With a broad, muscled chest and powerful hindquarters, the breed is compact and agile — making them ideally suited for working livestock in brushy ranch country, and cattle in particular. They’re also fast sprinters. In fact, the breed gets its name for its ability to outrun most other breeds in the quarter mile.
Over the past century, the King Ranch has registered more than 7,300 quarter horses, and that’s more than any other ranch. Every one of them relates back to ‘Old Sorrell, and Clements says they have lots of customers, "People that compete in cutting cow horse, roping, rodeo events., also ranchers from all over the United States, Central, and South America — a lot of people from western Europe.
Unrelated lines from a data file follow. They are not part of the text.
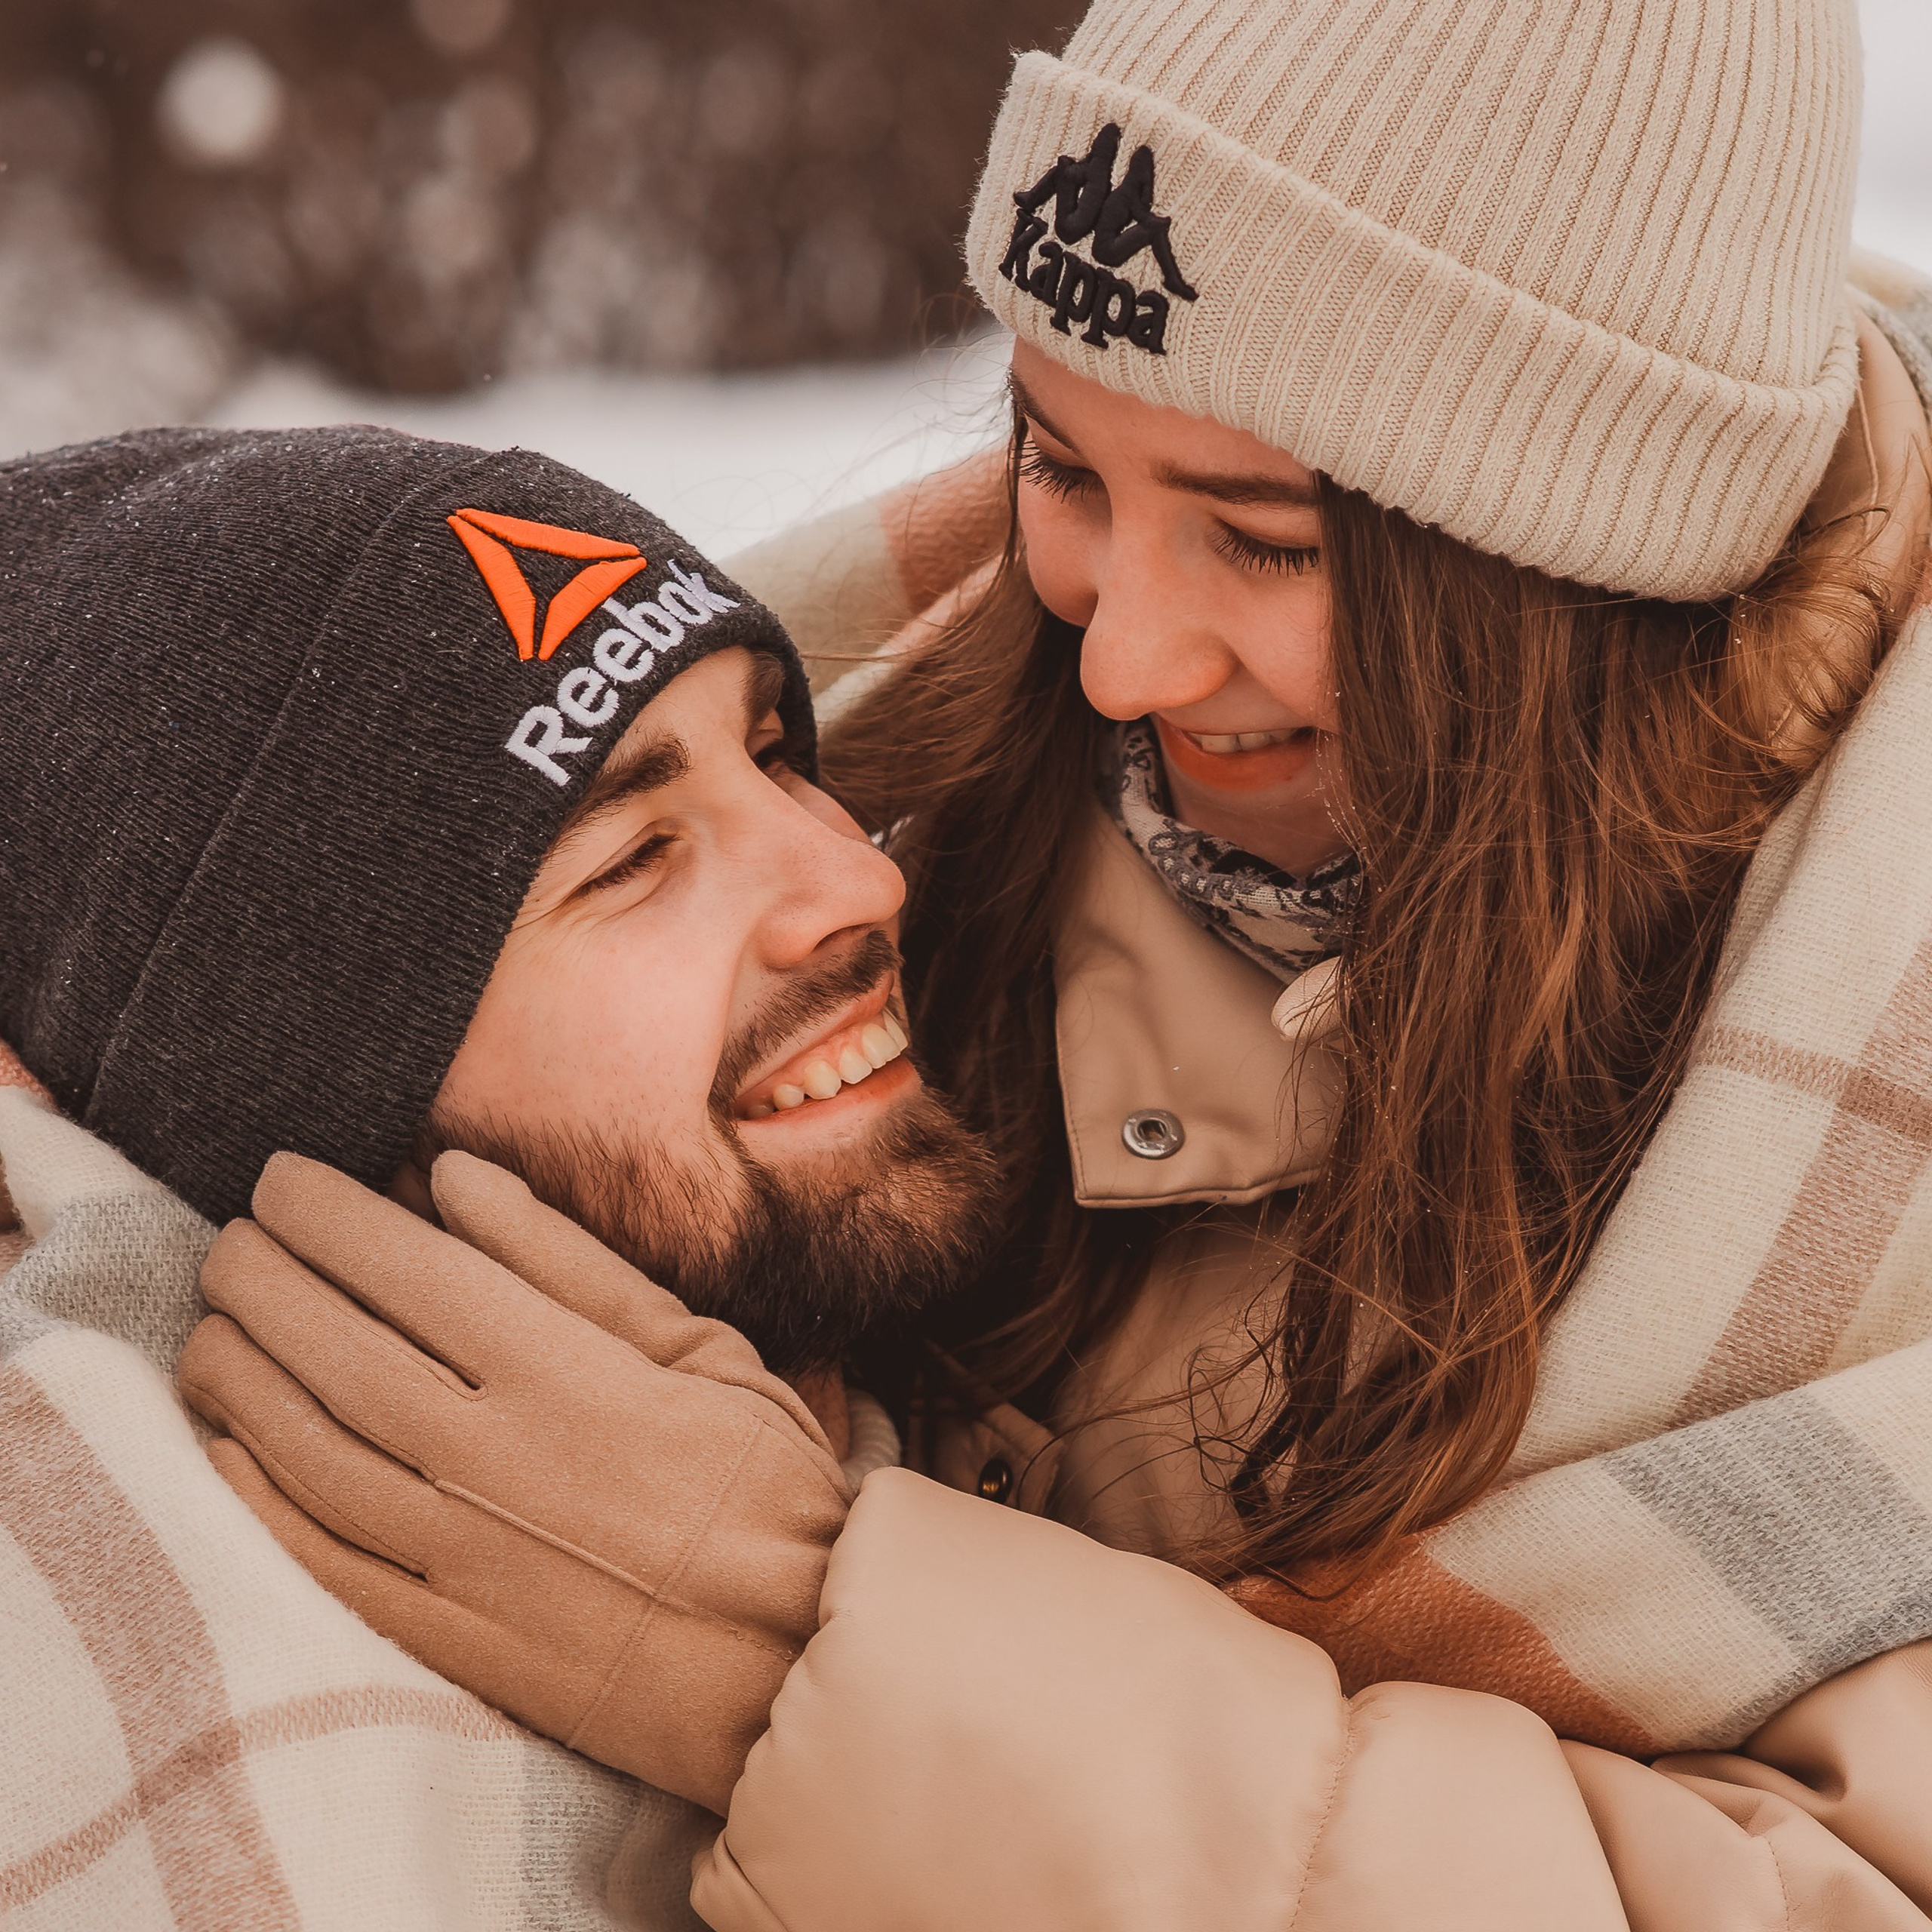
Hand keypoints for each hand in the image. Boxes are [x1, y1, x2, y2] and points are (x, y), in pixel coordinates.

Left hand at [177, 1150, 850, 1814]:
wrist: (791, 1660)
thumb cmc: (763, 1487)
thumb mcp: (702, 1347)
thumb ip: (570, 1261)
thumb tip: (455, 1178)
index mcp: (562, 1371)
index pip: (403, 1268)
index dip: (322, 1215)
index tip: (278, 1180)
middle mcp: (491, 1456)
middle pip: (332, 1350)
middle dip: (259, 1281)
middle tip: (230, 1244)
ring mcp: (459, 1555)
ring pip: (305, 1450)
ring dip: (237, 1380)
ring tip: (210, 1332)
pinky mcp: (446, 1636)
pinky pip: (318, 1560)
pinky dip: (258, 1497)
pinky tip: (230, 1449)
It is a rich history, and it’s thoroughly covered in the new exhibit. Clements says it had a bit of everything in it, "It shows awards, it shows a picture history going back to Captain King and this area called the wild horse desert, it traces that all the way up to today horses, and those performance horse bloodlines and ranch horse bloodlines that we continue to have on the king ranching… it shows the horses and all the awards they won listed, and the actual trophies… and it shows statues and saddles and other trophies and memorabilia."
The exhibit runs thru November of this year, so you’ve got some time to go see it. The King Ranch Museum is open Monday thru Saturday from 10-am to 4-pm, and on Sundays from 1-pm to 5-pm.